Theoretically, organic reactions are shown to be somewhat simple in synthesis and product formation. However, we have found this not be quite true. Organic chemists follow theoretical examples to synthesize new molecules, but are left with a mixture of products. How might the chemist be left with the target molecule; if that molecule was synthesized as part of the mixture?
When synthetic steps are taken, a mixture of products are usually formed instead of one pure product. To separate the target compound from the rest, the chemist must purify the mixture. There are a variety of purification techniques a chemist may use with the chemical and physical properties of the target compound in mind. Purification techniques include distillation, chromatography, filtration, evaporation, sublimation, and other more specific techniques used in chemistry fields.
Our basic understanding of chemistry is that an atom contains three main subatomic particles, protons, neutrons, and electrons. What do electrons do exactly?
Electrons are the glue that hold atoms together in a sense. They are the ones contributing to reactions for bond breakage and bond formation. Electrons are the ones who do all the work.
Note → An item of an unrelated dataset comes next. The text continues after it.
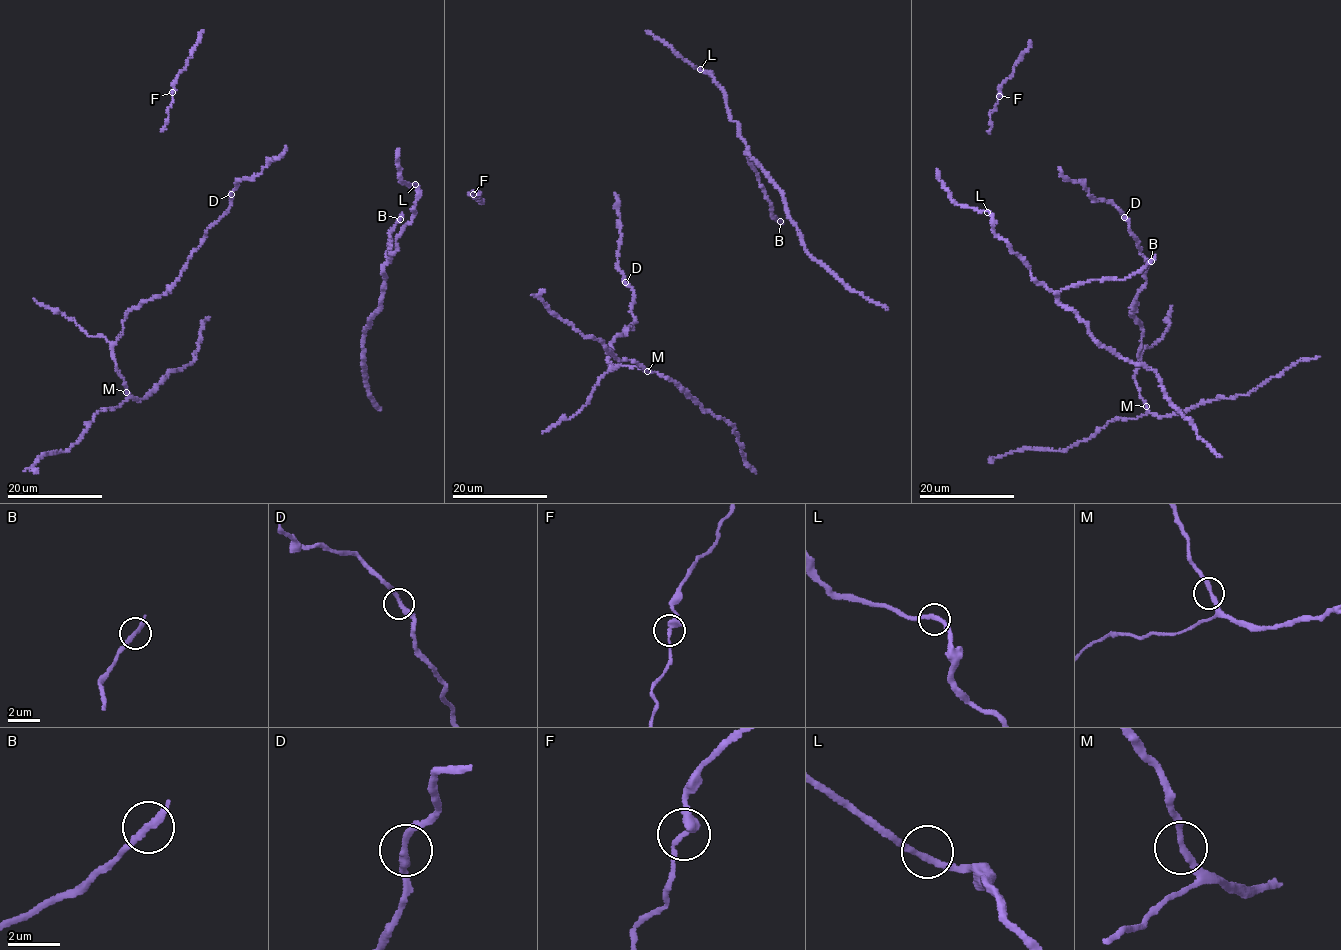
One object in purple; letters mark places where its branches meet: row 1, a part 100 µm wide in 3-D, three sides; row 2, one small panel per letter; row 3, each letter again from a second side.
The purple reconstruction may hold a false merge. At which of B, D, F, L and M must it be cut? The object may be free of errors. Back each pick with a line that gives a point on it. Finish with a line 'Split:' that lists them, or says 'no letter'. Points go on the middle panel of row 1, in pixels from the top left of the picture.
F: at (473, 194)
Split: F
Chemistry is defined as the study of matter. In what ways to chemists carry out these studies? Furthermore, what are some examples of the products of these studies?
This question could have MANY different answers. Chemists study every facet of matter; this is the beauty of chemistry. From the synthesis of new compounds to be used for consumer goods or medication, to analytical techniques to study the chemical makeup of materials, chemistry leads to innovation of materials that we use everyday. Cell phones, medicine, makeup, adhesives, and many more have been held by a chemist before hitting the market.